Thursday, August 14, 2008

On drinking treated wastewater

I thought I should clarify my stand on drinking treated wastewater as I’ve been mulling it on and off over the past few days.

Basically, in my comment on a New York Times magazine article, I mentioned that the failure to detect any contaminants in wastewater does not necessarily imply that there are no contaminants whatsoever.

I still stand by that, as it is in the same spirit as the dictum “If all the swans that you see are white, it does not necessarily mean that all swans are white. Just one black swan will overturn your hypothesis.”

I followed that statement by stating that there may be some wisdom in mixing treated wastewater with untreated water, and allowing the mixture to percolate through layers of sand and gravel for months into an underground aquifer, from which it will be pumped out and treated again for drinking.

What I meant to say was that notwithstanding treatment, there still exists the possibility, albeit small, that there may be undetectable traces of unsafe, long-lived chemicals in treated wastewater.
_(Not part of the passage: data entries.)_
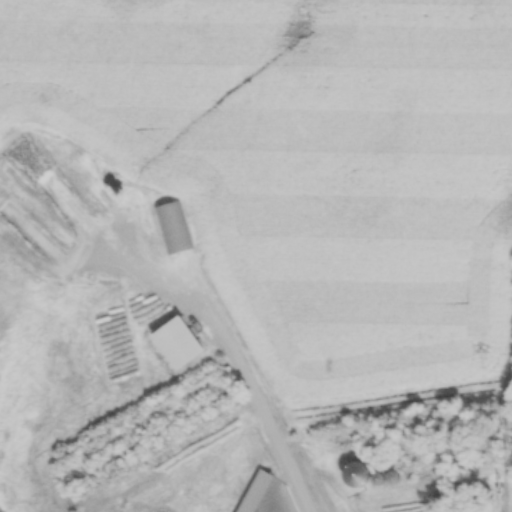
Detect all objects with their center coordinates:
building: (173, 229)
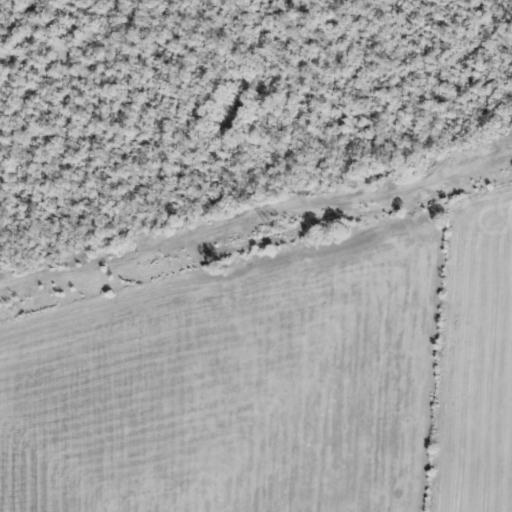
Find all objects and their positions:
power tower: (280, 228)
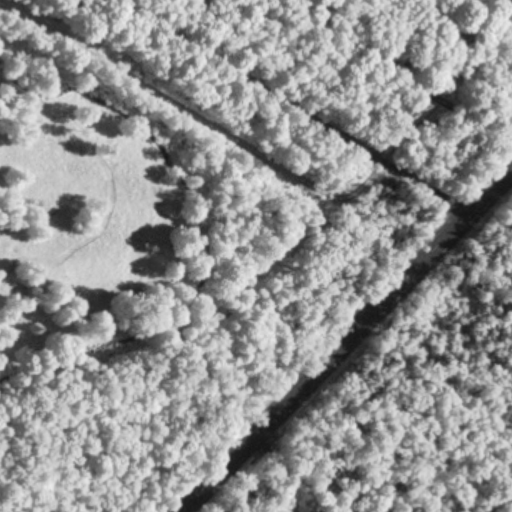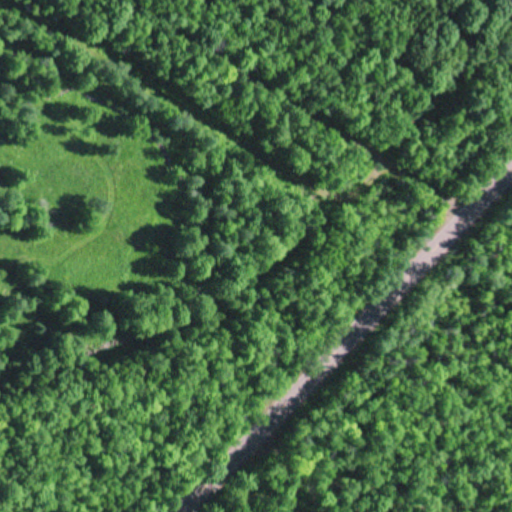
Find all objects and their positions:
road: (321, 104)
road: (197, 195)
road: (367, 346)
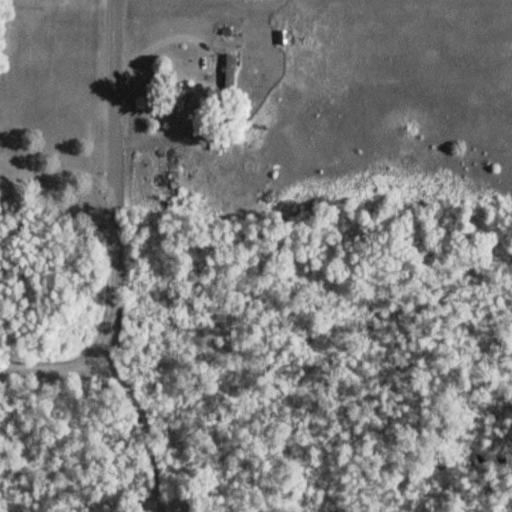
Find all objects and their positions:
building: (171, 176)
road: (112, 233)
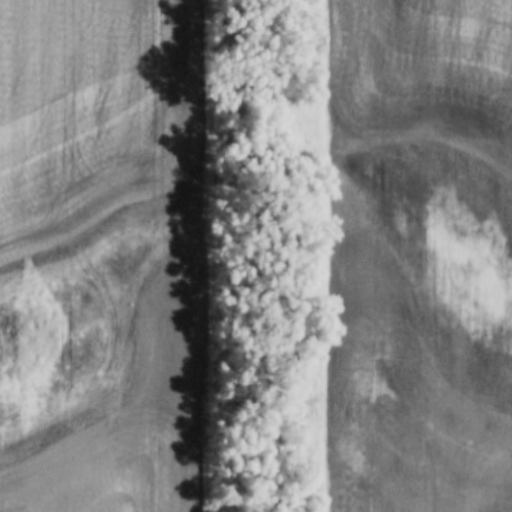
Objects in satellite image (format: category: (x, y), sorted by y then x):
road: (210, 256)
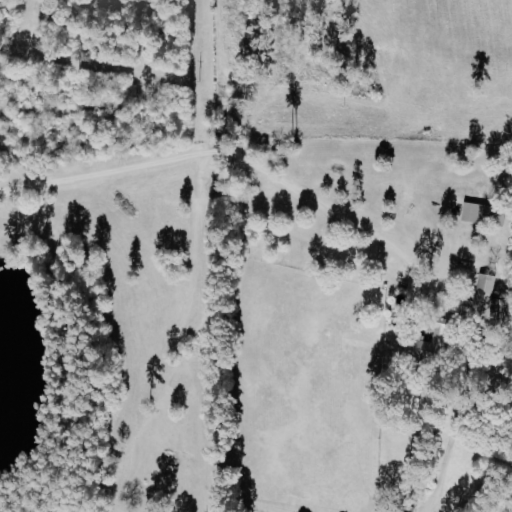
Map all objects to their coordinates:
road: (241, 156)
building: (485, 214)
building: (485, 296)
building: (435, 343)
building: (385, 510)
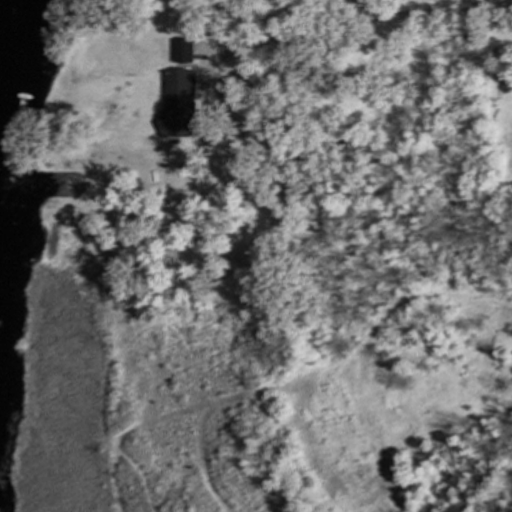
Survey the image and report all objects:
road: (444, 14)
road: (198, 83)
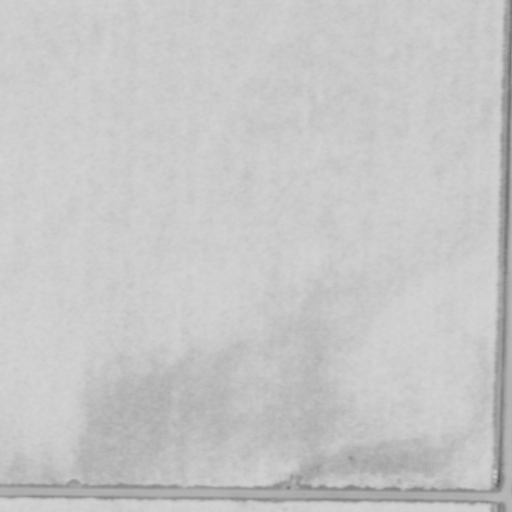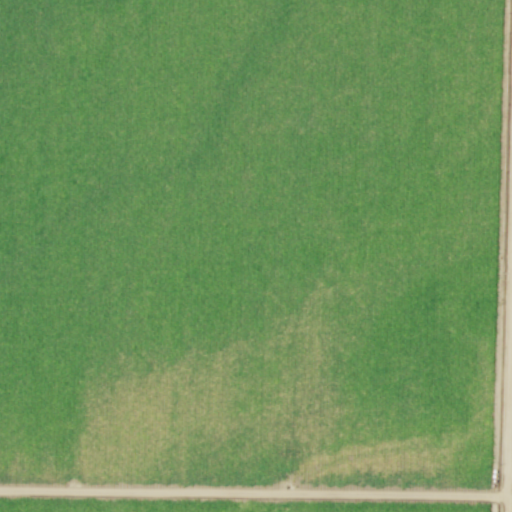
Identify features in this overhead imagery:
road: (499, 248)
road: (508, 373)
road: (252, 491)
road: (491, 504)
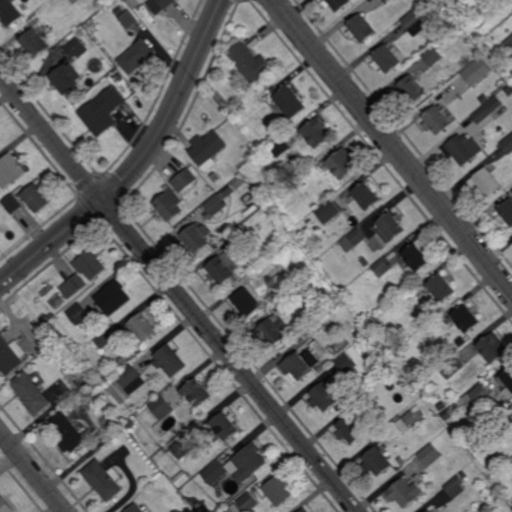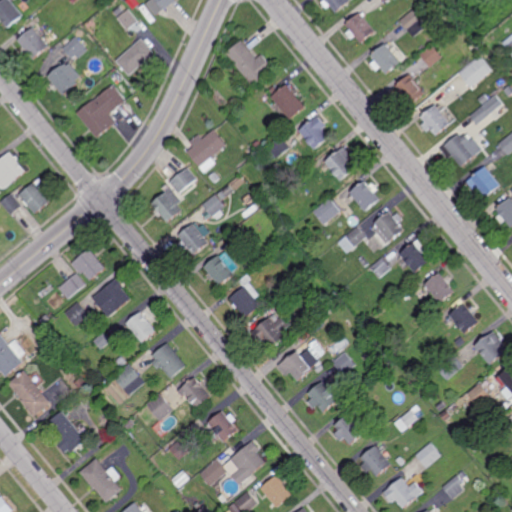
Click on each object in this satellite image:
building: (385, 0)
building: (74, 1)
building: (132, 1)
building: (387, 1)
building: (337, 4)
building: (337, 4)
building: (159, 5)
building: (161, 5)
building: (119, 10)
building: (9, 13)
building: (9, 13)
building: (445, 14)
building: (128, 20)
building: (128, 20)
building: (478, 20)
building: (413, 23)
building: (414, 23)
building: (361, 27)
building: (361, 28)
building: (34, 43)
building: (509, 43)
building: (33, 44)
building: (508, 44)
building: (75, 48)
building: (75, 48)
building: (433, 55)
building: (432, 56)
building: (137, 57)
building: (137, 57)
building: (406, 57)
building: (385, 58)
building: (386, 60)
building: (250, 63)
building: (250, 63)
building: (478, 71)
building: (477, 72)
building: (66, 77)
building: (66, 78)
building: (412, 88)
building: (411, 90)
building: (509, 91)
building: (484, 98)
building: (289, 101)
building: (233, 102)
building: (288, 102)
building: (102, 111)
building: (102, 112)
building: (481, 114)
building: (436, 120)
building: (436, 121)
building: (315, 132)
building: (316, 132)
building: (0, 137)
building: (507, 144)
building: (507, 144)
building: (258, 145)
road: (392, 146)
building: (279, 147)
building: (280, 147)
building: (208, 148)
building: (464, 148)
building: (462, 149)
building: (208, 150)
building: (341, 163)
road: (139, 164)
building: (342, 164)
building: (11, 169)
building: (10, 170)
building: (306, 176)
building: (215, 177)
building: (183, 180)
building: (184, 181)
building: (486, 182)
building: (485, 183)
building: (0, 191)
building: (0, 192)
building: (366, 195)
building: (37, 196)
building: (365, 196)
building: (36, 198)
building: (13, 203)
building: (12, 204)
building: (217, 204)
building: (168, 205)
building: (169, 206)
building: (215, 207)
building: (328, 211)
building: (328, 211)
building: (506, 211)
building: (506, 211)
building: (389, 228)
building: (388, 230)
building: (196, 237)
building: (194, 239)
building: (352, 240)
building: (352, 240)
building: (266, 254)
building: (418, 255)
building: (415, 258)
building: (364, 262)
building: (90, 264)
building: (262, 264)
building: (90, 265)
building: (381, 268)
building: (222, 269)
building: (379, 270)
building: (220, 271)
building: (245, 280)
building: (73, 286)
building: (74, 286)
building: (442, 287)
building: (440, 288)
road: (180, 293)
building: (407, 296)
building: (114, 298)
building: (114, 298)
building: (335, 299)
building: (247, 300)
building: (246, 302)
building: (282, 304)
building: (79, 314)
building: (79, 314)
building: (465, 318)
building: (467, 318)
building: (46, 319)
building: (143, 327)
building: (144, 327)
building: (273, 330)
building: (272, 331)
building: (104, 340)
building: (105, 340)
building: (50, 341)
building: (315, 344)
building: (492, 348)
building: (494, 348)
building: (10, 355)
building: (11, 356)
building: (313, 357)
building: (170, 361)
building: (303, 361)
building: (122, 362)
building: (170, 362)
building: (344, 363)
building: (345, 364)
building: (297, 366)
building: (451, 367)
building: (320, 369)
building: (507, 377)
building: (131, 380)
building: (131, 380)
building: (82, 383)
building: (508, 383)
building: (197, 392)
building: (31, 393)
building: (196, 393)
building: (32, 394)
building: (480, 395)
building: (481, 395)
building: (323, 398)
building: (323, 398)
building: (442, 406)
building: (161, 407)
building: (162, 408)
building: (447, 416)
building: (408, 420)
building: (488, 420)
building: (131, 425)
building: (224, 427)
building: (224, 427)
building: (349, 430)
building: (351, 430)
building: (68, 433)
building: (69, 434)
building: (180, 449)
building: (182, 449)
building: (429, 455)
building: (429, 456)
building: (376, 461)
building: (402, 462)
building: (377, 463)
building: (246, 464)
building: (248, 464)
building: (396, 466)
road: (33, 471)
building: (214, 473)
building: (215, 473)
building: (464, 476)
building: (104, 480)
building: (104, 480)
building: (455, 487)
building: (455, 488)
building: (278, 491)
building: (278, 492)
building: (404, 493)
building: (404, 493)
building: (244, 503)
building: (247, 503)
building: (5, 505)
building: (5, 506)
building: (135, 508)
building: (137, 509)
building: (304, 510)
building: (230, 511)
building: (305, 511)
building: (430, 511)
building: (430, 511)
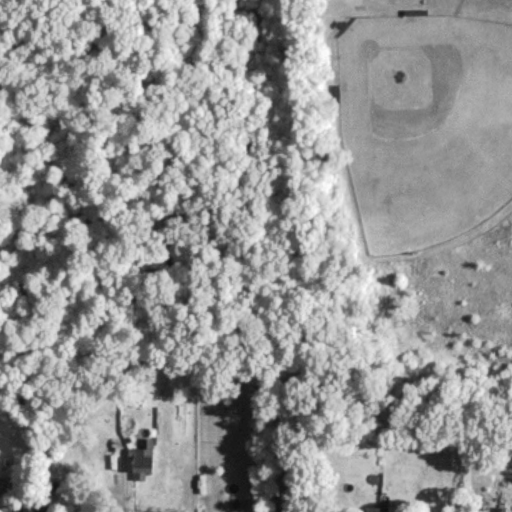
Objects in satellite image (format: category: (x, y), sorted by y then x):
park: (426, 129)
building: (142, 459)
road: (129, 495)
building: (373, 509)
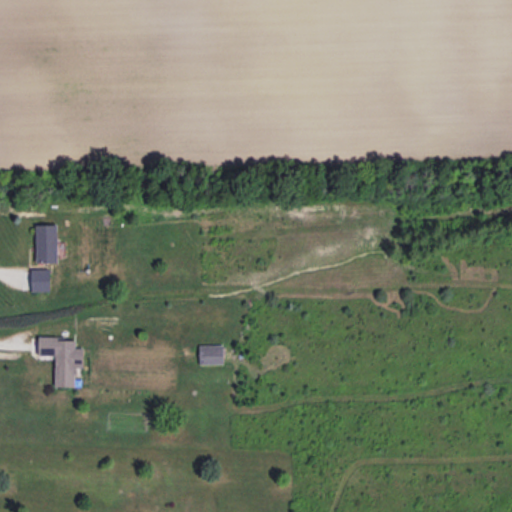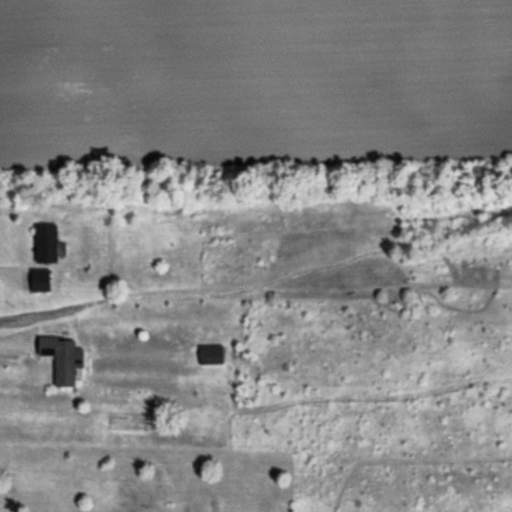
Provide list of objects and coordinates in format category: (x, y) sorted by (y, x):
building: (46, 243)
road: (6, 269)
building: (40, 279)
road: (7, 343)
building: (62, 358)
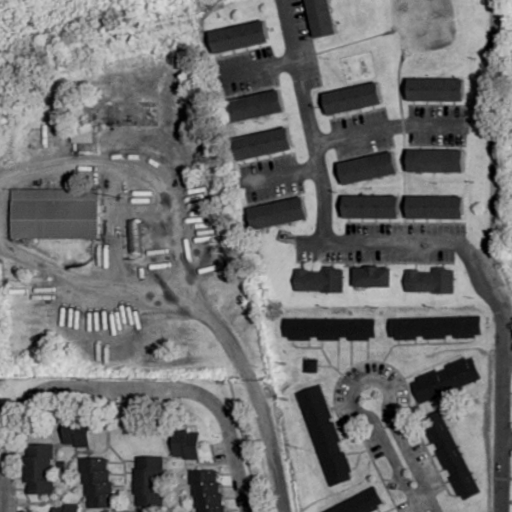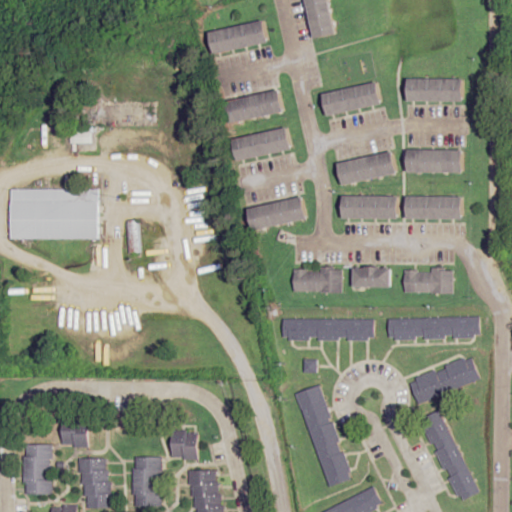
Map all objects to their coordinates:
building: (322, 18)
building: (322, 18)
building: (241, 36)
building: (242, 37)
road: (260, 66)
building: (439, 89)
building: (439, 90)
building: (355, 98)
building: (355, 98)
building: (257, 105)
building: (257, 106)
road: (388, 127)
building: (83, 135)
building: (265, 143)
building: (266, 144)
building: (437, 161)
building: (438, 161)
road: (75, 166)
building: (370, 168)
building: (370, 168)
road: (284, 174)
building: (373, 207)
building: (374, 207)
building: (437, 207)
building: (438, 207)
building: (56, 213)
building: (281, 213)
building: (281, 213)
building: (56, 214)
road: (322, 214)
road: (310, 242)
road: (490, 256)
building: (375, 277)
building: (375, 277)
building: (320, 280)
building: (320, 280)
building: (430, 281)
building: (431, 281)
building: (435, 326)
building: (329, 328)
building: (435, 328)
building: (329, 329)
road: (221, 336)
building: (311, 365)
building: (446, 379)
building: (446, 379)
road: (362, 380)
road: (113, 391)
building: (77, 432)
building: (77, 432)
building: (325, 436)
building: (325, 436)
road: (506, 440)
building: (186, 443)
building: (186, 444)
building: (451, 455)
building: (450, 456)
building: (38, 469)
building: (39, 470)
building: (148, 481)
building: (149, 481)
building: (97, 483)
building: (97, 483)
building: (206, 491)
building: (207, 491)
building: (359, 502)
building: (360, 503)
building: (67, 508)
building: (67, 508)
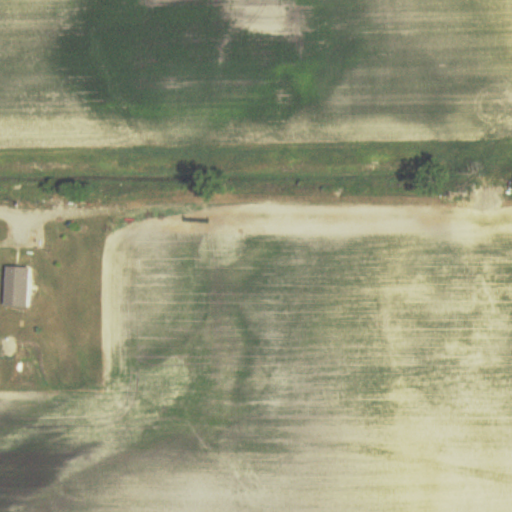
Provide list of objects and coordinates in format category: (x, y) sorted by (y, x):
crop: (256, 72)
road: (251, 173)
building: (19, 287)
crop: (284, 376)
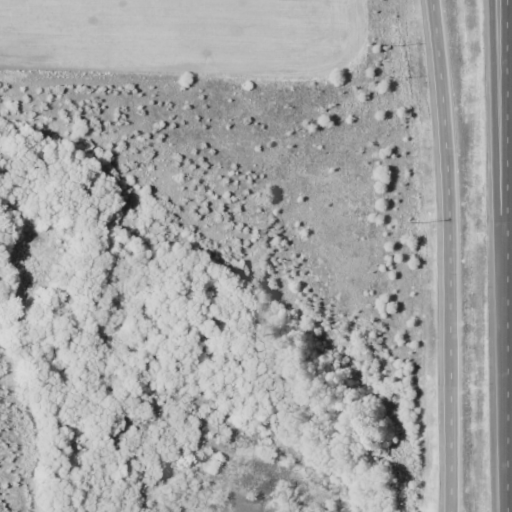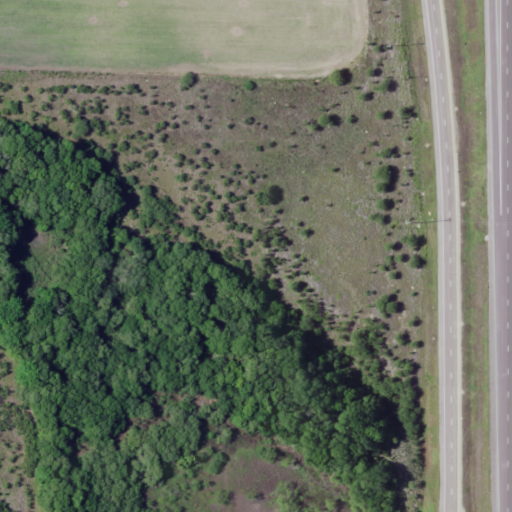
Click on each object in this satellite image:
road: (493, 118)
road: (447, 198)
road: (506, 255)
road: (450, 455)
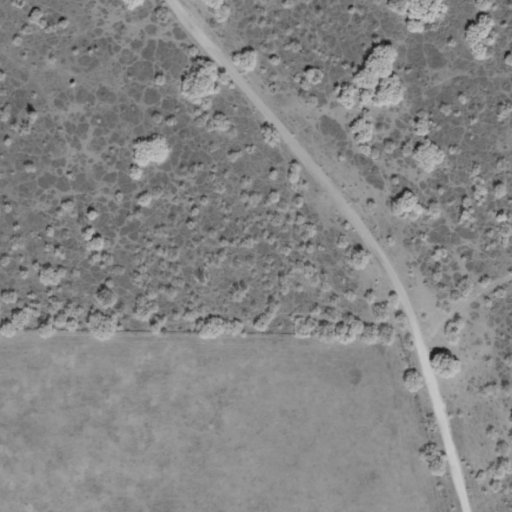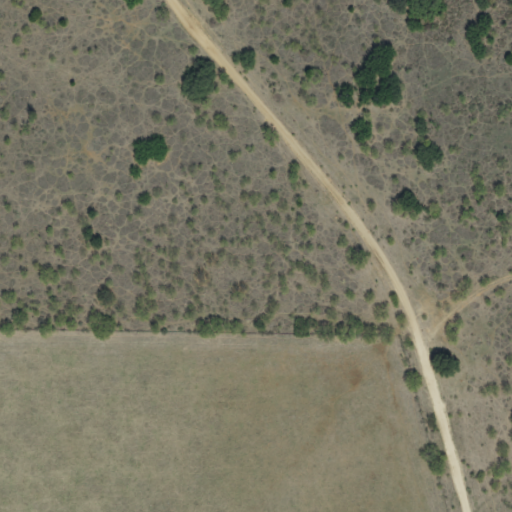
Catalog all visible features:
road: (311, 166)
road: (460, 304)
road: (462, 419)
There are limits to any science, and it wasn’t so long ago that trans fat was accepted as being a healthy fat, or that PET bottles were blithely reused or that Nalgene bottles were praised (and then condemned). Who’s to say that, perhaps years after treated wastewater has become acceptable enough to drink straight from the faucet, scientists discover that we’ve been unwittingly accumulating alarmingly high levels of some obscure chemical along with our H2O?

Despite it being seemingly wasteful and irrational, it may be wise to hedge our bets and dilute treated wastewater with untreated but unpolluted lake or reservoir water, and then process the mix only after months of percolation through sand and gravel (where any long-lived chemicals would hopefully have broken down).

As a scientist and engineer, of course I’m aware of the irony of how sceptical I am towards drinking treated wastewater. I should be one of those championing reverse osmosis and all that newfangled membrane engineering technology! And not one of those Luddites advocating pumping the treated stuff back into the lake.

That said, I think I would be comfortable quaffing straight from the discharge tube of a clean Milli-Q dispenser. De-ionized, low TOC content and ultrapure, Milli-Q water is probably safer to drink than sipping from the water-cooler outside the lab.

[Of course, municipal water is probably not going to be treated to the same exactitude as Milli-Q water, and the Milli-Q dispenser does draw its ‘feedstock’ from a regular faucet, rather than the sewer.]